Halloween Extravaganza: Paul Flewitt: Clive Barker, Dark Dreamer Pt 2

Clive Barker, Dark Dreamer:
A Retrospective
Part 2

1988 proved to be another busy year for Clive Barker, as another Hellraiser movie was needed and more books needed to be written. He gave up the director’s seat for Hellraiser 2, offering his friend, Peter Atkins, the opportunity to write it. Clive acted as executive producer for Hellbound, whilst pursuing another movie project in Nightbreed. He was also working on a new novel, eager to capitalise on the UK success of Weaveworld.

1988 was a year of creation, but he still managed to release another seminal work, the book that became the unintended blueprint for the movie that would become Nightbreed.

Barker had actually intended to release Cabal as part of another collection of short stories; in fact, it has been released along with other stories from Books of Blood Volume 6 in the US. In the UK, it was released as a novella, the intention being to release a series of connected stories outlining the mythology of the lost breed. That has never, up to now, materialised, but has given rise to graphic novels, unauthorised anthologies, and the aforementioned movie. What it has become in the intervening years is a cult classic, giving rise to TV programmes like Buffy The Vampire Slayer and movies like Twilight, where the monster can be the sympathetic character and the humans the true monsters. Here, Clive Barker was truly ahead of his time.

Cabal (1988)

Aaron Boone is a man suffering with mental health issues which often lead to him having blackouts. In order to combat his illness, he has turned to psychiatrist, Phillip Decker. During a crisis Boone visits Decker, where the psychiatrist shows him a deck of photographs from crime scenes, crimes which Decker insists Boone committed. The good doctor promises to cover for Boone, just as long as he takes the medication that Decker prescribes. Confused, scared, feeling guilty, and high on the medication that Decker has given him, Boone attempts to commit suicide and throws himself under a truck… but he is not killed and wakes up in a hospital.

In his hospital room is a man named Narcisse, who mistakes Boone for an envoy of a place called Midian. Narcisse insists that he is worthy and begs Boone to take him there, and to prove his worth he is prepared to show Boone his true face. Narcisse sets to work slicing off his own face as an act of faith, and Boone flees in fear of being blamed for the man’s injuries. What Narcisse has given Boone is a destination: if he is a monster, then why not go where the monsters live?

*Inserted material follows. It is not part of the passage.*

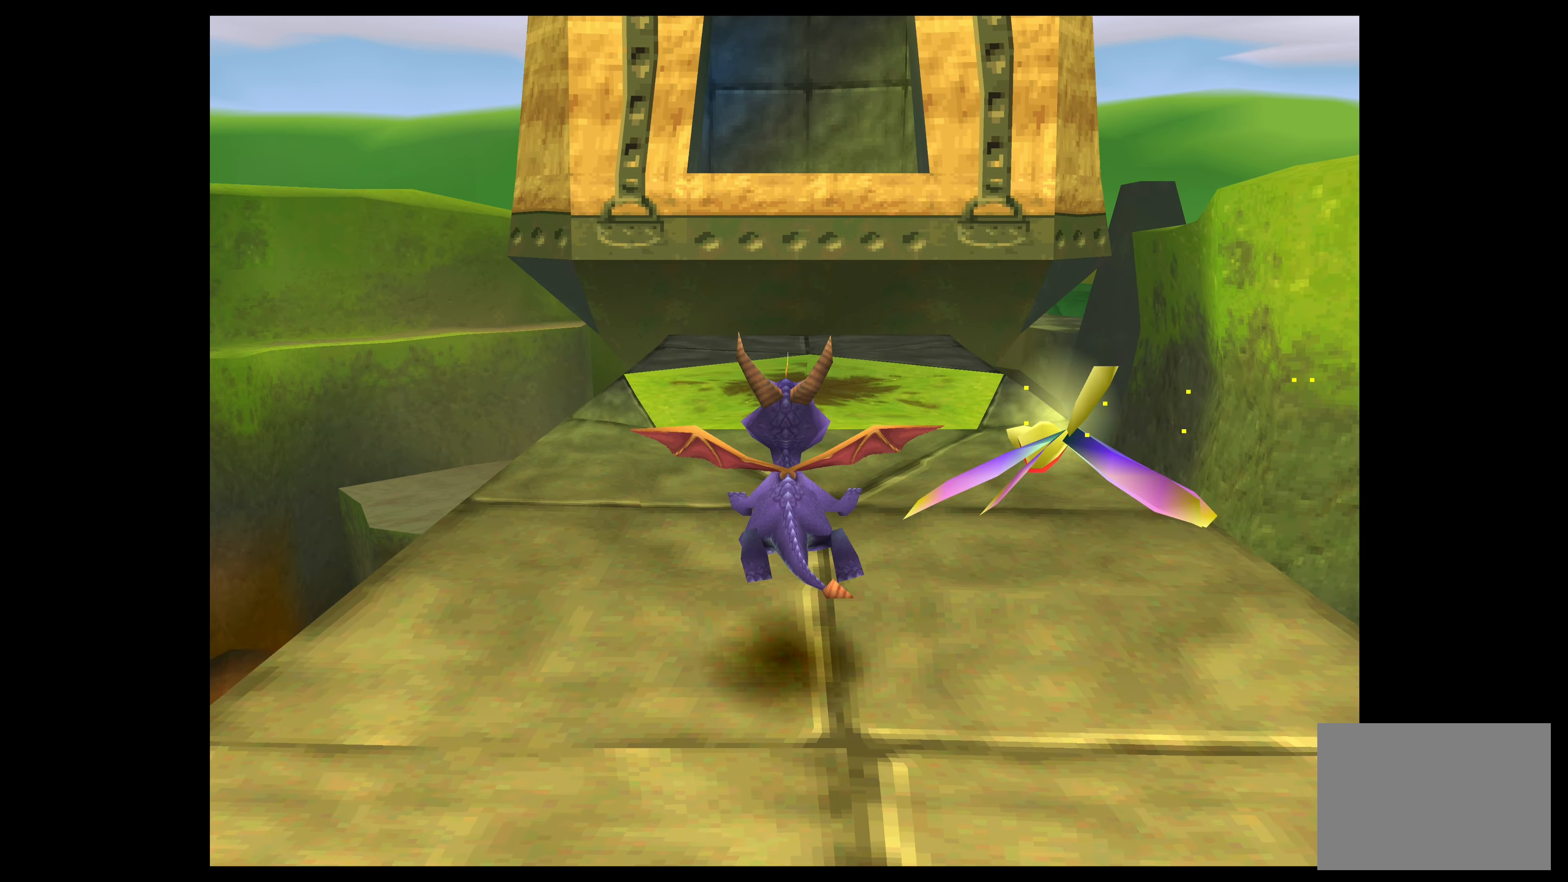
{"buttons": [], "left_stick": "up", "events": [[166, "CROSS", "up"]]}
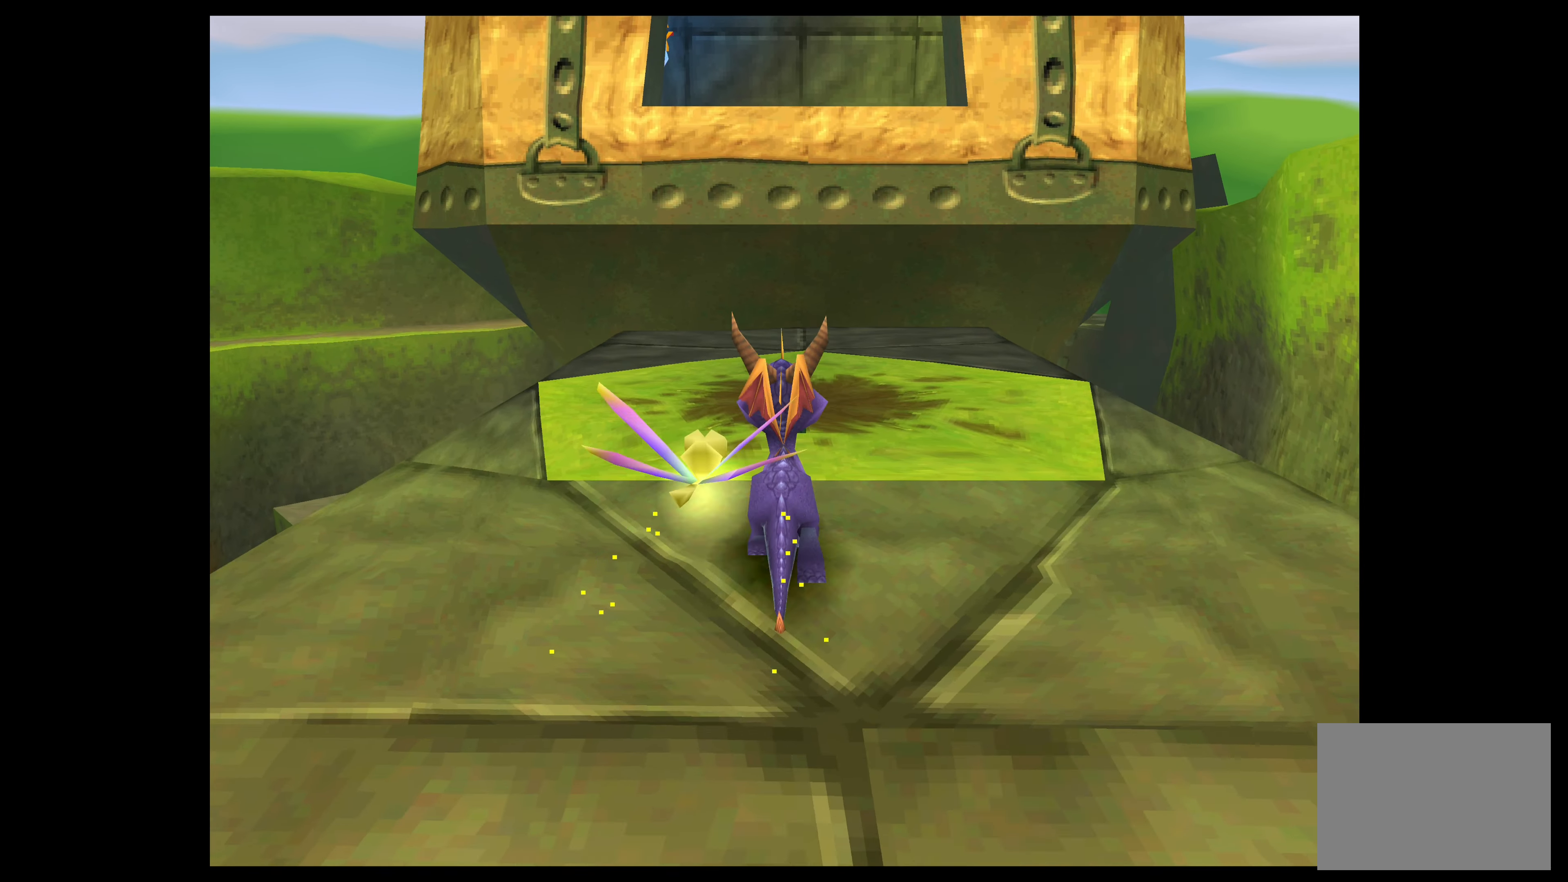
{"buttons": [], "left_stick": "center", "events": [[33, "left_stick", "center"]]}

Boone finds Midian, a huge graveyard and necropolis in the north of Canada. He approaches the gates and is met there by Peloquin, a half-man, half-reptile hybrid. Boone tells him of his crimes, and Peloquin laughs and tells him that he is innocent and natural… he is meat. Peloquin bites Boone, and the bite awakens something in Boone’s senses. He flees from Midian and hides in a ghost town, shunned by the monsters and fearful of humanity, he hunkers down. The police arrive, led by Decker, and corner Boone, shooting him at the order of the psychiatrist who has now blamed Boone for the murders in the photographs.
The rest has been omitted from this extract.